Investors in the Funds participate in the overall investment program for the applicable Fund,
but may be excused from a particular investment due to legal, regulatory or other agreed-upon
circumstances pursuant to the relevant governing documents. The Funds and the General Partners have,
and may in the future, entered into side letters or other similar agreements (“Side Letters”) with certain
Investors that have the effect of establishing rights under, or altering or supplementing the terms
(including economic or other terms) of, the relevant governing documents with respect to such
Investors.
Additionally, from time to time and as permitted by the relevant governing documents, the
Adviser expects to provide (or to agree to provide) co-investment opportunities (including the
opportunity to participate in co-invest vehicles) to certain Investors or other persons, including other
sponsors, market participants, finders, consultants and other service providers, the Adviser’s personnel
and/or certain other persons associated with the Adviser and/or its affiliates (e.g., a vehicle formed by
the Principals to co-invest alongside a particular Fund’s transactions).
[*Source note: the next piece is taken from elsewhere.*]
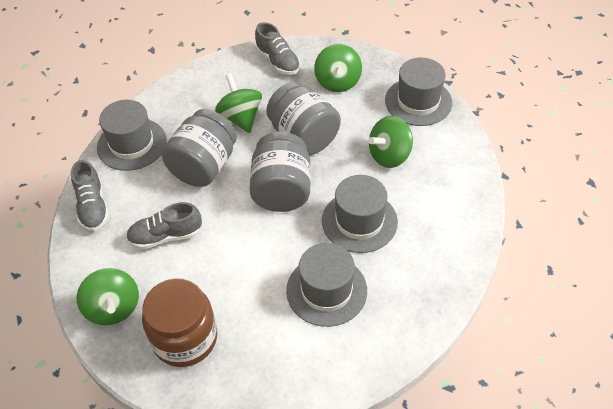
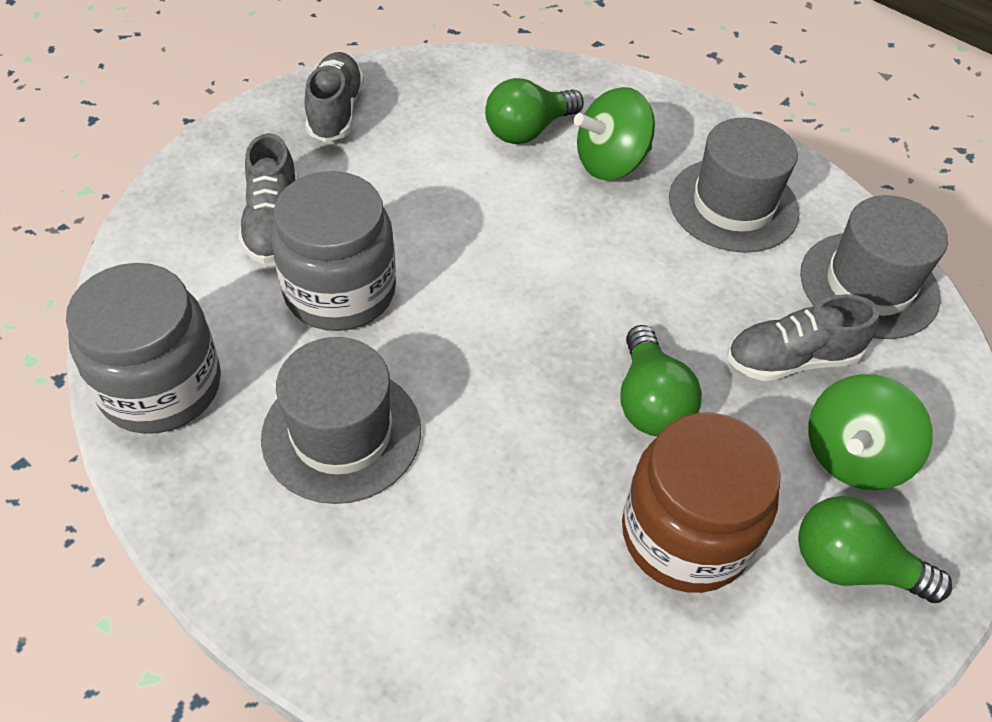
green light bulb: 0 -> 3
green spinning top: 4 -> 2
grey hat: 4 -> 3
grey jar: 3 -> 2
Such co-investments typically
involve investment and disposal of interests in the applicable portfolio company at the same time and
on the same terms as the Fund making the investment. However, from time to time, for strategic and
other reasons, a co-investor or co-invest vehicle may purchase a portion of an investment from one or
more Funds after such Funds have consummated their investment in the portfolio company (also known
as a post-closing sell-down or transfer). Any such purchase from a Fund by a co-investor or co-invest
vehicle generally occurs shortly after the Fund’s completion of the investment to avoid any changes in
valuation of the investment. Where appropriate, and in the Adviser’s sole discretion, the Adviser is
authorized to charge interest on the purchase to the co-investor or co-invest vehicle (or otherwise
equitably to adjust the purchase price under certain conditions), and to seek reimbursement to the
relevant Fund for related costs and expenses. However, to the extent such amounts are not so charged
or reimbursed, they generally will be borne by the relevant Fund.
As of December 31, 2023, the Adviser manages approximately $920,048,639 in Client assets
on a discretionary basis through the Funds. The Adviser is controlled by the Principals.